- [Task goal]:
Quote word for word the lines of the material, from its first line through the line containing "Красноярский край, Бирилюсский район, село", inclusive of both.

***** Exercise data

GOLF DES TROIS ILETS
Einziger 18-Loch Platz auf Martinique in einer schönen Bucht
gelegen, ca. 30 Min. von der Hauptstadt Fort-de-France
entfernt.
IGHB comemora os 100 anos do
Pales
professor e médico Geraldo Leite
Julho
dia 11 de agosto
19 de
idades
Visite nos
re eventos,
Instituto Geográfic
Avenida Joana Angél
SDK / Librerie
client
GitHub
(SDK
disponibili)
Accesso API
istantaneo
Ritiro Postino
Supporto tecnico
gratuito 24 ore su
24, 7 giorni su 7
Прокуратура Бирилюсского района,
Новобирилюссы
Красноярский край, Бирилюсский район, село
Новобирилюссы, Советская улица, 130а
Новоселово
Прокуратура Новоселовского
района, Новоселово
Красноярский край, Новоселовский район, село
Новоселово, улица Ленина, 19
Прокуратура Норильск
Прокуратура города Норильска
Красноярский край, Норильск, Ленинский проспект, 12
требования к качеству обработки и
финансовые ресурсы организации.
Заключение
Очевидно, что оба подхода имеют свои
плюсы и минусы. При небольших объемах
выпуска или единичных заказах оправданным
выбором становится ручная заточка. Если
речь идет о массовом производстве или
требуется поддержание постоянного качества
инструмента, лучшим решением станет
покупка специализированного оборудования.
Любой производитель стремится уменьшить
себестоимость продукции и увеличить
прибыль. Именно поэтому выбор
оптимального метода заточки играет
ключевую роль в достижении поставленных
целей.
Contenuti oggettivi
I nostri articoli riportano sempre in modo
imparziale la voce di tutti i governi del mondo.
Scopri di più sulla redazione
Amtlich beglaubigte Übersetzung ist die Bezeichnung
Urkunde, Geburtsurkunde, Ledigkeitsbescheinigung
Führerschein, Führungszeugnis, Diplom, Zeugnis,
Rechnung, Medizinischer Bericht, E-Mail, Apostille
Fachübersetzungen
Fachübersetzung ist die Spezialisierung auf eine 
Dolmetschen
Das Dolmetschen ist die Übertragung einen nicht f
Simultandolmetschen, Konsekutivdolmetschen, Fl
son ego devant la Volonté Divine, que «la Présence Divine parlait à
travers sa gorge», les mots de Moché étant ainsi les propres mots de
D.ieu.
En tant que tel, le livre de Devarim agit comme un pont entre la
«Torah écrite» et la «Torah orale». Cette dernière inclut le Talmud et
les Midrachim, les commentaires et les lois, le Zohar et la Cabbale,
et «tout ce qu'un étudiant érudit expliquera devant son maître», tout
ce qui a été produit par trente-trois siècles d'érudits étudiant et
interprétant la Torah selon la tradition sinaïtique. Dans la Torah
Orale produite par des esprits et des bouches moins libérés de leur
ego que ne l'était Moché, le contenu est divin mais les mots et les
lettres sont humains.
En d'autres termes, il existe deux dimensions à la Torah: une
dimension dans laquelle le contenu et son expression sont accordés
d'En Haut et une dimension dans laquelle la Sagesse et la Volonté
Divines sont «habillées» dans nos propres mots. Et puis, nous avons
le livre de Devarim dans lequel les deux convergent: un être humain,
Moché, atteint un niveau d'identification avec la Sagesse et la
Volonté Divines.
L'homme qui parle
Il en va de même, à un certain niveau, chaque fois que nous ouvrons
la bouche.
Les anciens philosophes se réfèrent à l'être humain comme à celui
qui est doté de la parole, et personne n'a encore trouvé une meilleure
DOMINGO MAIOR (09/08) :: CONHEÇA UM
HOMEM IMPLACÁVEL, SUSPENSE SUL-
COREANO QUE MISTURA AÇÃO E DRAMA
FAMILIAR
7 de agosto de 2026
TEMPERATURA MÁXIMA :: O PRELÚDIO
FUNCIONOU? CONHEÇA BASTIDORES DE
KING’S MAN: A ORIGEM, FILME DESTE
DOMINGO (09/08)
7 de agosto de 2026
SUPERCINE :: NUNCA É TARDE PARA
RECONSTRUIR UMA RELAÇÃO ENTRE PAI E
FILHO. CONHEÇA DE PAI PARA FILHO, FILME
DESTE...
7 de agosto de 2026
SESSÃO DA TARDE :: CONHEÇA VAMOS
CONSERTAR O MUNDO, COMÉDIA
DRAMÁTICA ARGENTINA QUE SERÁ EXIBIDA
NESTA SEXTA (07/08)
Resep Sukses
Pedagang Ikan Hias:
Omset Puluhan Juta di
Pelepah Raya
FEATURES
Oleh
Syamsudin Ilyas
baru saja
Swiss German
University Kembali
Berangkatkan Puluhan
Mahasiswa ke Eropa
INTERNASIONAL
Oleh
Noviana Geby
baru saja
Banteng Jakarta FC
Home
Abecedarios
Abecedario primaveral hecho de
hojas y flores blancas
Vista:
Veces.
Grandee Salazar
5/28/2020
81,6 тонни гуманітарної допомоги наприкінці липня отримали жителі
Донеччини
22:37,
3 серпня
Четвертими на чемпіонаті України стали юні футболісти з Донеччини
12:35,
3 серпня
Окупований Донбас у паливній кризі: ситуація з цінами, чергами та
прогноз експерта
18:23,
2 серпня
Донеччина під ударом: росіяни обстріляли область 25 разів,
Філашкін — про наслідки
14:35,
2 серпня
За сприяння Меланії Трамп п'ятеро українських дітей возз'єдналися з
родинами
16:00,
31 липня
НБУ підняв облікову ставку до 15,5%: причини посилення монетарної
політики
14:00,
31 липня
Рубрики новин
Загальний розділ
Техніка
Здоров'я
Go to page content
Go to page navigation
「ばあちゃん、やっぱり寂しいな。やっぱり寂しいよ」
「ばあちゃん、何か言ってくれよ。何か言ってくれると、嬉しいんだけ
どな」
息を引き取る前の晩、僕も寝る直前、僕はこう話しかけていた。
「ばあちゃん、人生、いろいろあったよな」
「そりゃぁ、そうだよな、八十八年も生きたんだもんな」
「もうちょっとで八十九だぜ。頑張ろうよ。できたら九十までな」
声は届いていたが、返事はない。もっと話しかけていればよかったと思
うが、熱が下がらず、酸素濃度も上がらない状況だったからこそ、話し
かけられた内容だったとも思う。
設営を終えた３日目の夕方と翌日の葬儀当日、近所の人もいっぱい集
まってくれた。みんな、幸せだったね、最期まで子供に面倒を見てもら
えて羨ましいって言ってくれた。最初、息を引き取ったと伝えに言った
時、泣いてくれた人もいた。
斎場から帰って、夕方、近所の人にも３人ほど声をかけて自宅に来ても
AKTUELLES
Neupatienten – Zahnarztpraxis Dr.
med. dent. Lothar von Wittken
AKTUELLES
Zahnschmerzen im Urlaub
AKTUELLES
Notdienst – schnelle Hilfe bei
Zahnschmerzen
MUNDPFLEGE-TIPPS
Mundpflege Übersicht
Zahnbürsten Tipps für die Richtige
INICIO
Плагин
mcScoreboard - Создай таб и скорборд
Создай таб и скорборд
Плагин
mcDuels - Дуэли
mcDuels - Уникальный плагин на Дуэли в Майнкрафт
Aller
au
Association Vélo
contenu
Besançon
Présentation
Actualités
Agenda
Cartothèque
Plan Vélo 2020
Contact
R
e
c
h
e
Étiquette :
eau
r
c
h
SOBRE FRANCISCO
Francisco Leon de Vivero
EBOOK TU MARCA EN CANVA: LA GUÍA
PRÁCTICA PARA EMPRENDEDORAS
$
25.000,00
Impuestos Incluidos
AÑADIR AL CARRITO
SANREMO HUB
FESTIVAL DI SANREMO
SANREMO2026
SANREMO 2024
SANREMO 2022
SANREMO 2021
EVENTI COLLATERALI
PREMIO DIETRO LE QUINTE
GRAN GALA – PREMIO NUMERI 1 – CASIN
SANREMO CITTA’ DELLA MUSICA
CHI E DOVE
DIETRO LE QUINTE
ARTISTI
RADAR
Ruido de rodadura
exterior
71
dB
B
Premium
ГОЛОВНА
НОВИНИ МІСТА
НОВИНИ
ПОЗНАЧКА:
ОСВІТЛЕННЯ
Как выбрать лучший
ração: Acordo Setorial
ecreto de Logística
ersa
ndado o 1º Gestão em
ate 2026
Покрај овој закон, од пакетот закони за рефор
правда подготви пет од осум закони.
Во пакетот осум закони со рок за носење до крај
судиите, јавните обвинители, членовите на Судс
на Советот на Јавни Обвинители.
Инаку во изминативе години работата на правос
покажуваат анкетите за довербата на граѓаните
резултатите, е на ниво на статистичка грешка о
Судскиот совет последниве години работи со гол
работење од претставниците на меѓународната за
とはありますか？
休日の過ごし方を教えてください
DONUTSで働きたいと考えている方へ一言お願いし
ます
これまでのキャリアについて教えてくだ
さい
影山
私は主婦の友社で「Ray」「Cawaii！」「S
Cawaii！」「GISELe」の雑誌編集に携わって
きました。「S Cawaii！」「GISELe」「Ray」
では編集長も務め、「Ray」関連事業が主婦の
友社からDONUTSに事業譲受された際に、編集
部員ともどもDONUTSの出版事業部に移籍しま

**********

- [Task output]:
GOLF DES TROIS ILETS
Einziger 18-Loch Platz auf Martinique in einer schönen Bucht
gelegen, ca. 30 Min. von der Hauptstadt Fort-de-France
entfernt.
IGHB comemora os 100 anos do
Pales
professor e médico Geraldo Leite
Julho
dia 11 de agosto
19 de
idades
Visite nos
re eventos,
Instituto Geográfic
Avenida Joana Angél
SDK / Librerie
client
GitHub
(SDK
disponibili)
Accesso API
istantaneo
Ritiro Postino
Supporto tecnico
gratuito 24 ore su
24, 7 giorni su 7
Прокуратура Бирилюсского района,
Новобирилюссы
Красноярский край, Бирилюсский район, село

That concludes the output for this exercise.